The story begins innocuously enough with teenager Maggie and her mother Erica moving into the latter’s hometown Ohio after Erica’s failed marriage. Maggie is shy and uncertain at first but soon begins to make friends with her new school mates and finding herself a boyfriend Andy. The kids befriend Sue Ann (Octavia Spencer), a veterinary assistant. Sue Ann helps the kids buy alcohol while at the same time got the kids busted by anonymously reporting them to Andy's father Ben, a cop. She manipulates their vulnerability by offering her basement as a get-together for them to drink without getting caught. Her one major rule - the house beyond the basement is out of bounds. Soon, Sue Ann is the unbelievably popular matron among the high school kids.

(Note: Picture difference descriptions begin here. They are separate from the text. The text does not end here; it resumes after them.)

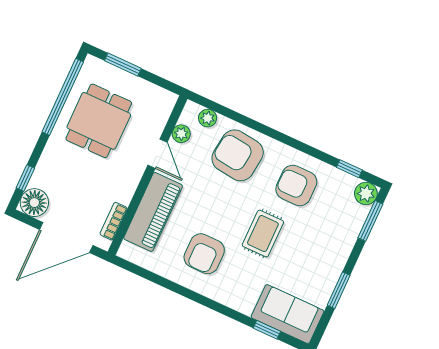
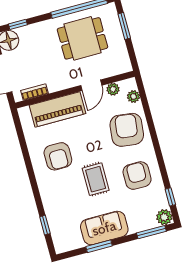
rug: (263, 234) -> (96, 179), turned 90
armchair: (204, 254) -> (58, 156), turned -90
sofa: (288, 314) -> (104, 228), moved, turned -90

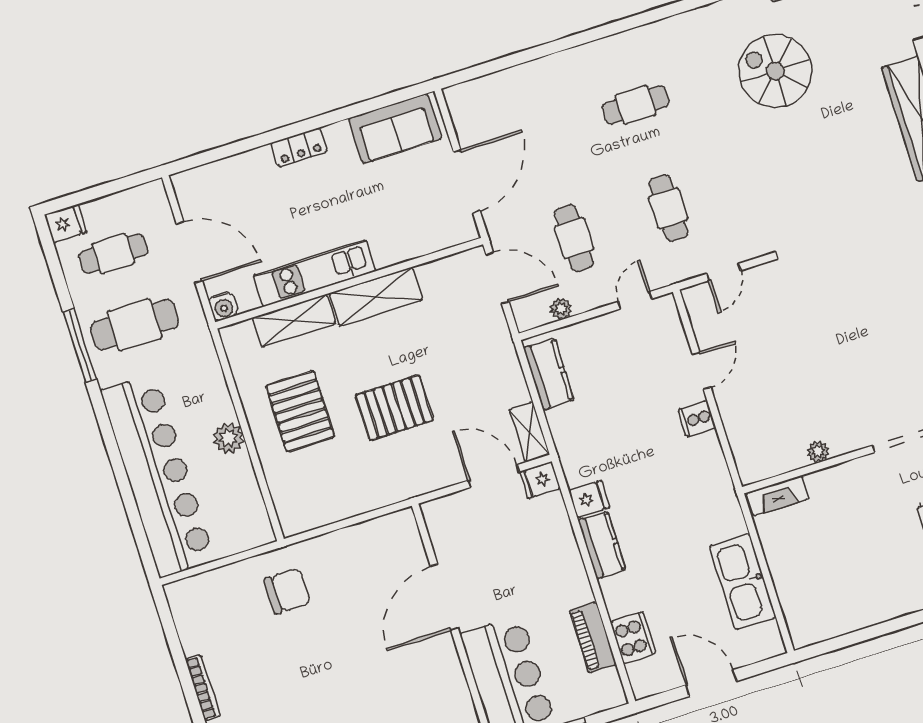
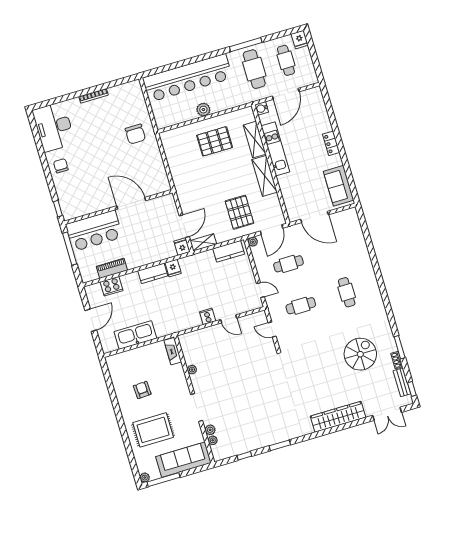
plant: (561, 309) -> (253, 242), moved
pallet: (394, 408) -> (239, 212), moved
armchair: (867, 563) -> (142, 390), added

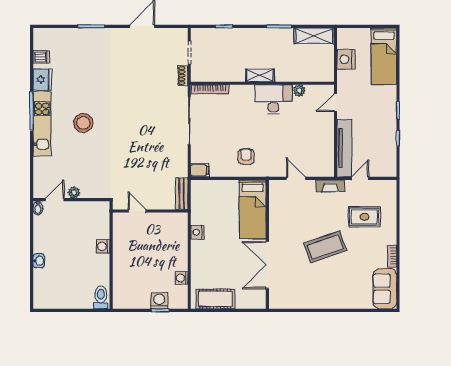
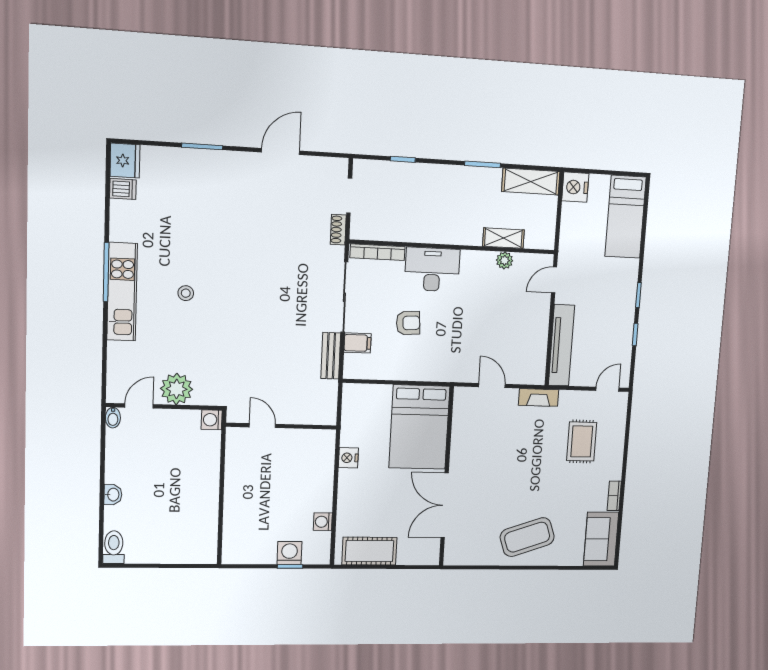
nightstand: (346, 59) -> (575, 187), moved
shelving: (260, 75) -> (503, 238), moved
fridge: (42, 80) -> (125, 161), moved
desk: (273, 99) -> (432, 269), moved
stool: (83, 123) -> (186, 293), width x0.53, depth x0.53
armchair: (246, 157) -> (408, 323), moved, turned 86
filing cabinet: (200, 170) -> (358, 343), moved
door: (360, 178) -> (607, 389), moved
plant: (74, 192) -> (177, 389), width x1.87, depth x1.87
bench: (182, 194) -> (331, 356), moved
bed: (253, 209) -> (419, 427), width x1.50
rug: (364, 217) -> (582, 442), turned 90
washing machine: (103, 246) -> (212, 420), moved
coffee table: (325, 247) -> (527, 537), moved
toilet: (101, 297) -> (114, 547), moved

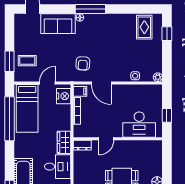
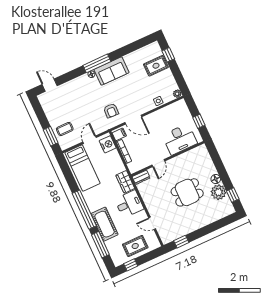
sofa: (58, 24) -> (112, 71), moved
rug: (144, 27) -> (156, 66), moved, turned 90
window: (9, 119) -> (84, 210), moved

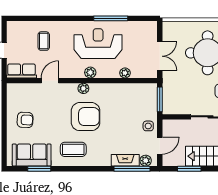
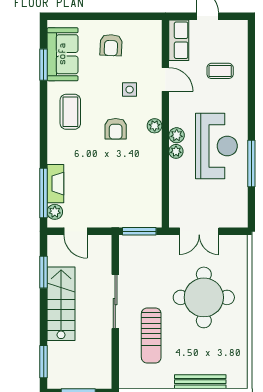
plant: (125, 73) -> (176, 151), moved
armchair: (86, 117) -> (116, 129), width x0.53, depth x0.53
side table: (148, 126) -> (130, 90), moved

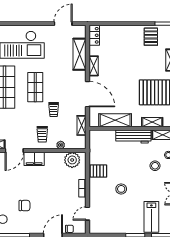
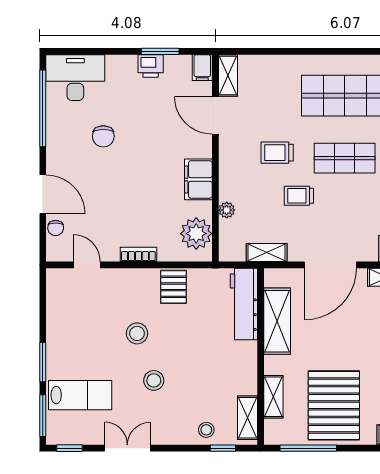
trolley: (42, 134) -> (277, 153), moved
workbench: (133, 137) -> (244, 304), moved
filing cabinet: (34, 159) -> (198, 179), moved
stool: (155, 166) -> (154, 380), moved
lab bench: (151, 217) -> (80, 395), turned 180

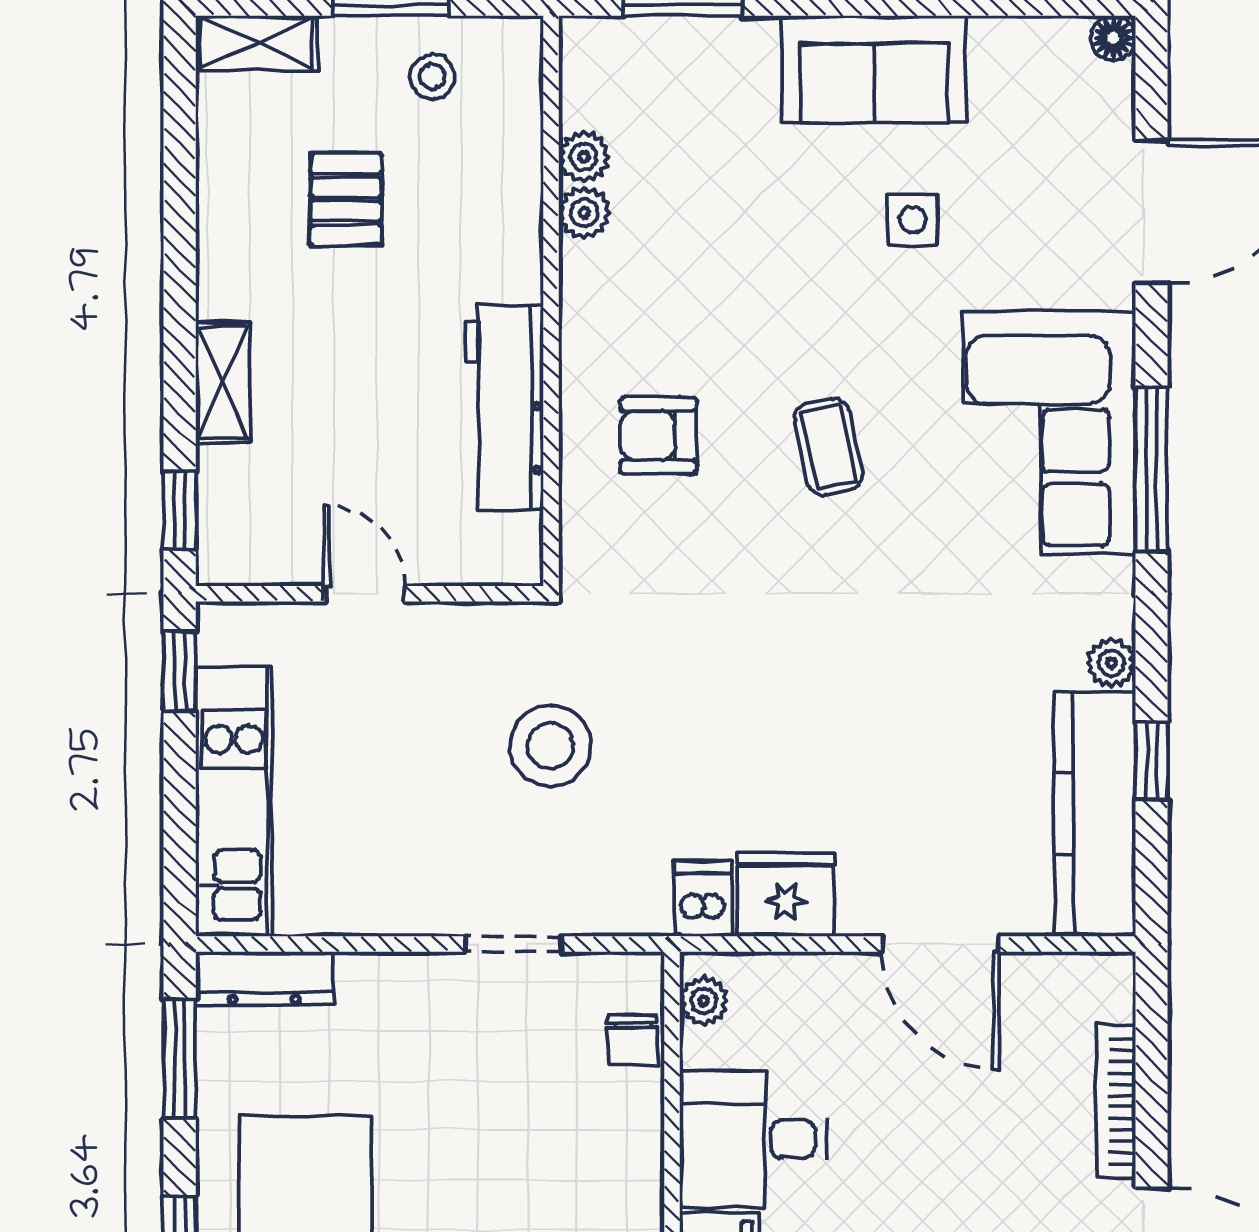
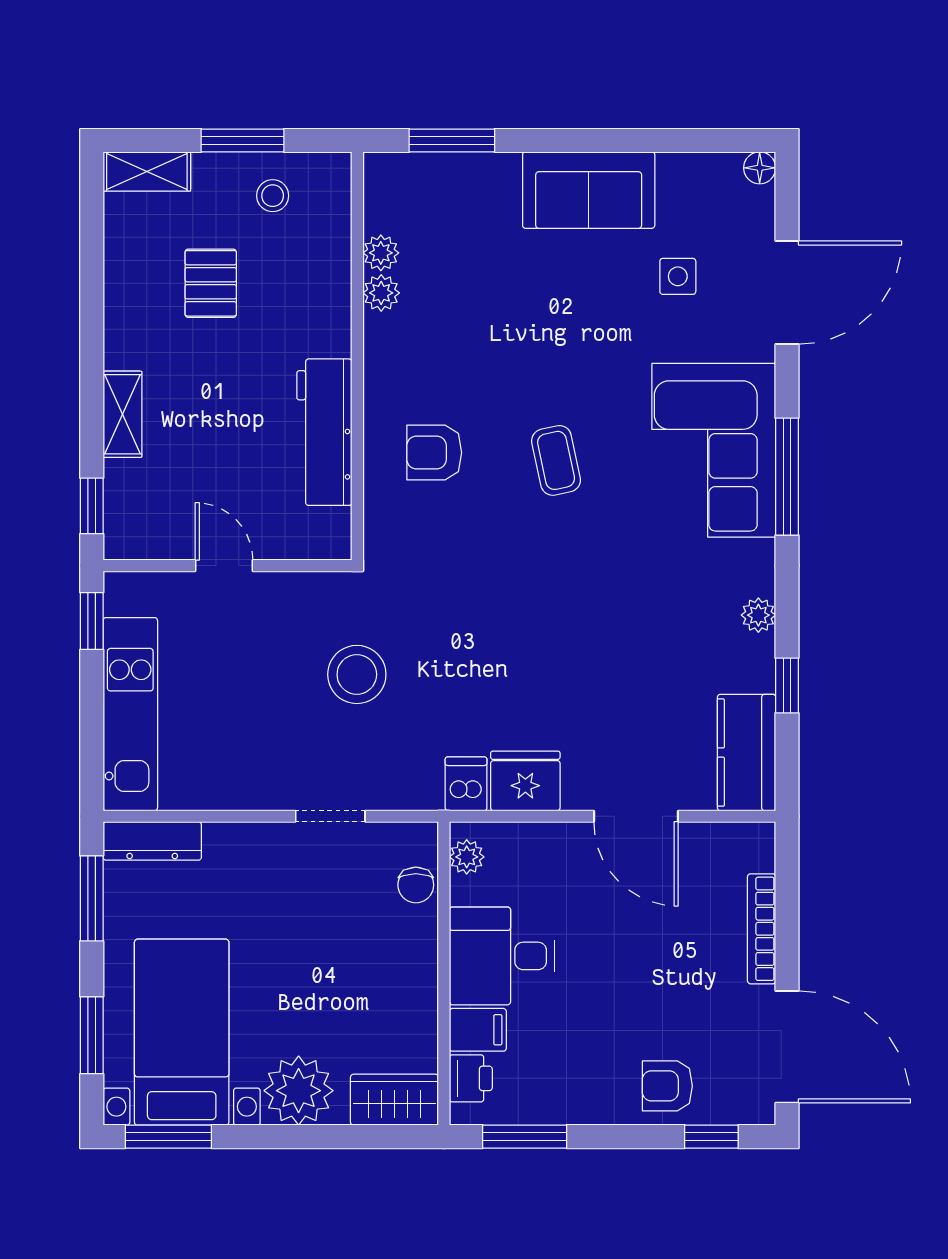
side table: (912, 220) -> (678, 276), moved
kitchen counter: (1095, 814) -> (747, 753), width x0.67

The teenagers soon begin to feel something is amiss with Sue Ann, whom she instructs the teenagers to call her ‘Ma’. Something about her doesn’t quite add up, especially when Maggie suspects that Sue Ann is hiding something and their personal items disappearing after each time they get drunk. ‘Ma’ begins to unravel as her past trauma begins to crack her facade making her increasingly unstable. It is revealed that many of the kids’ parents, including Maggie’s mother Erica and Andy’s father Ben whom Sue Ann had a crush on, were part of Sue Ann’s humiliation when they were once teenagers themselves.
The film takes a long time to build up the suspense with very little that really makes sense, and but all too soon unravels to be very little at the end. The saving grace to this film that holds the entire film together as far as she can is Octavia Spencer. She is truly good at playing the underdog to great chilling effect with her simple but arresting acting. There are some genuinely laugh-out-loud moments but not enough tension to raise your stress cortisol level beyond a mere blip.
The reason to watch ‘Ma’ is that you are a fan of Octavia Spencer, or if you would like to bring someone on a date without horrifying him or her when you are unsure if he or she has a strong stomach for violence.